We study the problem of allocating indivisible items to budget-constrained agents, aiming to provide fairness and efficiency guarantees. Specifically, our goal is to ensure that the resulting allocation is envy-free up to any item (EFx) while minimizing the amount of inefficiency that this needs to introduce. We first show that there exist two-agent problem instances for which no EFx allocation is Pareto efficient. We, therefore, turn to approximation and use the Nash social welfare maximizing allocation as a benchmark. For two-agent instances, we provide a procedure that always returns an EFx allocation while achieving the best possible approximation of the optimal Nash social welfare that EFx allocations can achieve.
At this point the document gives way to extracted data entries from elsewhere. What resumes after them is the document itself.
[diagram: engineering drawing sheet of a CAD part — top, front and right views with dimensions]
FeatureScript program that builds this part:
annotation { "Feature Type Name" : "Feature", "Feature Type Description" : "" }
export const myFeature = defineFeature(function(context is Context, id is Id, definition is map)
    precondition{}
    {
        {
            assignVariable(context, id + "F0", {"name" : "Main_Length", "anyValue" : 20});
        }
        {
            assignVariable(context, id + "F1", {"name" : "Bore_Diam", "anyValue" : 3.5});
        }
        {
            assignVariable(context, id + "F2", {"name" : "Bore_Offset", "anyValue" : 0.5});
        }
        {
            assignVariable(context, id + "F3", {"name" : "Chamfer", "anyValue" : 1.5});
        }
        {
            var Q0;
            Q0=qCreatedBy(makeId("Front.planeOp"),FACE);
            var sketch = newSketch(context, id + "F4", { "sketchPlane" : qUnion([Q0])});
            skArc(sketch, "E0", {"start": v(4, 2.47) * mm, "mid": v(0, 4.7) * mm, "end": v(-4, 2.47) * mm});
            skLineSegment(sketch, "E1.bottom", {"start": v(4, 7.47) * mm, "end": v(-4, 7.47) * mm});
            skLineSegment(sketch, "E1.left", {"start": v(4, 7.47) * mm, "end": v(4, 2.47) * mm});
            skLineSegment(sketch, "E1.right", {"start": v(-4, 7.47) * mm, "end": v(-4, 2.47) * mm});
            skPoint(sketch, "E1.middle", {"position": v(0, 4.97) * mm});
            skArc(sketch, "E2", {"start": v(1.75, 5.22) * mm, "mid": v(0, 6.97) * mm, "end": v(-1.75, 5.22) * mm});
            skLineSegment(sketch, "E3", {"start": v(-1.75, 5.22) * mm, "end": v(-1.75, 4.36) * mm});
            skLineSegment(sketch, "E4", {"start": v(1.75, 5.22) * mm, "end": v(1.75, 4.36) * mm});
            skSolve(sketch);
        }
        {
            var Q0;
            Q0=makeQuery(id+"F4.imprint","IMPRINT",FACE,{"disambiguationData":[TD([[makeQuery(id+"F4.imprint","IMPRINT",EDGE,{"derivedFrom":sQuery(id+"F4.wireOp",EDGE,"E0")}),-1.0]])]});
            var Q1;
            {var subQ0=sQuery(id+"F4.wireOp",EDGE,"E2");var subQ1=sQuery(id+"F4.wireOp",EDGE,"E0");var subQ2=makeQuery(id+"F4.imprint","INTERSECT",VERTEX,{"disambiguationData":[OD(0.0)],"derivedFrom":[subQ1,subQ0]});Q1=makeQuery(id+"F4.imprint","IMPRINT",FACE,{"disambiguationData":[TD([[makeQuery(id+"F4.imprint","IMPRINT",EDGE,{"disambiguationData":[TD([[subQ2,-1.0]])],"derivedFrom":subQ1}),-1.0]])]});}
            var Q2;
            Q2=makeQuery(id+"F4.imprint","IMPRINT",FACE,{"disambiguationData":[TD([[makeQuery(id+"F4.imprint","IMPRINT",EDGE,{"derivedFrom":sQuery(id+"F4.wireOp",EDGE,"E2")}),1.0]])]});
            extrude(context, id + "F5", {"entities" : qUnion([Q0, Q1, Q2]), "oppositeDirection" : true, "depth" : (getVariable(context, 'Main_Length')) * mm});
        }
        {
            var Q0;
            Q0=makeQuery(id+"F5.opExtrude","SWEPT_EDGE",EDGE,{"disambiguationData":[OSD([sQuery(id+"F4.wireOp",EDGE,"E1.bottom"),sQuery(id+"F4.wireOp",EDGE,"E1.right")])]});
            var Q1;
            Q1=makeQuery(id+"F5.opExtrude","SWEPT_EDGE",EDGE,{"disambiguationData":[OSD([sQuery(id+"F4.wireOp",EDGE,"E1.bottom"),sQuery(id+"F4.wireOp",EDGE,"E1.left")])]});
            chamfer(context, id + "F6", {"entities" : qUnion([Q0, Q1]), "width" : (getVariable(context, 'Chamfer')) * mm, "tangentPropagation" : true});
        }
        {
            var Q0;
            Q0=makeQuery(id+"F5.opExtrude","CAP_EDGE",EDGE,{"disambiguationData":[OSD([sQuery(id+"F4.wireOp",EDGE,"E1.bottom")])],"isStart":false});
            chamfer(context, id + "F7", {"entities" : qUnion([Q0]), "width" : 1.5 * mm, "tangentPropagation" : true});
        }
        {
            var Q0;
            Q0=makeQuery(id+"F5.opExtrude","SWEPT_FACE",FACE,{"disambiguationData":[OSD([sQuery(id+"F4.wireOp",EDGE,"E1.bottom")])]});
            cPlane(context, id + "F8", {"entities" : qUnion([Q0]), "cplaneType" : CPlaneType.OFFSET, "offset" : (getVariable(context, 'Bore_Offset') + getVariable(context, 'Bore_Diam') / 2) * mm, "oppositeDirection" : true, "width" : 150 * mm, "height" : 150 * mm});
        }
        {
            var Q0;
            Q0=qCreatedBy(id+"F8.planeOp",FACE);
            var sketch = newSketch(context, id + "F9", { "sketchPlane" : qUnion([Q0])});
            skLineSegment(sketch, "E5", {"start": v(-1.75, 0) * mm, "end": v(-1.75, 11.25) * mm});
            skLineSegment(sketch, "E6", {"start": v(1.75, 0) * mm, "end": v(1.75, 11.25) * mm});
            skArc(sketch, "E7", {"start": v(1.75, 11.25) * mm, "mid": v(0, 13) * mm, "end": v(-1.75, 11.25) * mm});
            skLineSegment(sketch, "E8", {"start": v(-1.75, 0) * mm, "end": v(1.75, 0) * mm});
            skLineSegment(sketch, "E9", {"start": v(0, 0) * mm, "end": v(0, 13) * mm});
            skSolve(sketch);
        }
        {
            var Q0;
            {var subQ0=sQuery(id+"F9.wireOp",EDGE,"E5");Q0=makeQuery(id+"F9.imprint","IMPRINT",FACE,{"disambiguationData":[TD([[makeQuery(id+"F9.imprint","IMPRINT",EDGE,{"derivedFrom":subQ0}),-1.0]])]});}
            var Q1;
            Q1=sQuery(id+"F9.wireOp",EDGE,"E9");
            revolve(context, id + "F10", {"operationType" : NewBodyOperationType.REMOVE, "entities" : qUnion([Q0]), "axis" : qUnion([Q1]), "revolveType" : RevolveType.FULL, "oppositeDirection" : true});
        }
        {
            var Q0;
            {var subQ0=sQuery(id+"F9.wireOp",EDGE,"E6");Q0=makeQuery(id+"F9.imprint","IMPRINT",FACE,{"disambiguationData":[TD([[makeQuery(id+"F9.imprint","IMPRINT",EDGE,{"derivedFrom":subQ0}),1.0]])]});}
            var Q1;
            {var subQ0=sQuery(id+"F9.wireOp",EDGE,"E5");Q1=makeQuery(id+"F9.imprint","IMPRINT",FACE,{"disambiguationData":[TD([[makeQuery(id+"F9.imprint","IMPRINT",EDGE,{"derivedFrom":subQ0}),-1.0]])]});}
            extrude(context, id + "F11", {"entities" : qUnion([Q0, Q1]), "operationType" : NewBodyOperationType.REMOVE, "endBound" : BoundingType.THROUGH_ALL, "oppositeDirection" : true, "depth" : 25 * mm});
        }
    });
For the more complicated case of three-agent instances, we provide a procedure that guarantees EFx, while achieving a constant approximation of the optimal Nash social welfare for any number of items.

翻译：我们研究在预算约束下将不可分割物品分配给代理人，旨在提供公平性与效率保障。具体而言，我们的目标是确保最终分配满足对任意物品无嫉妒（EFx），同时最小化由此引入的效率损失。我们首先证明了存在两个代理人的问题实例，其中没有任何EFx分配是帕累托最优的。因此，我们转向近似方法，并以纳什社会福利最大化分配作为基准。对于两个代理人的实例，我们提出了一种始终返回EFx分配的程序，同时达到EFx分配所能实现的最优纳什社会福利的最佳可能近似。对于更复杂的三个代理人实例，我们提供了一种能保证EFx的程序，同时针对任意数量的物品实现了最优纳什社会福利的常数近似。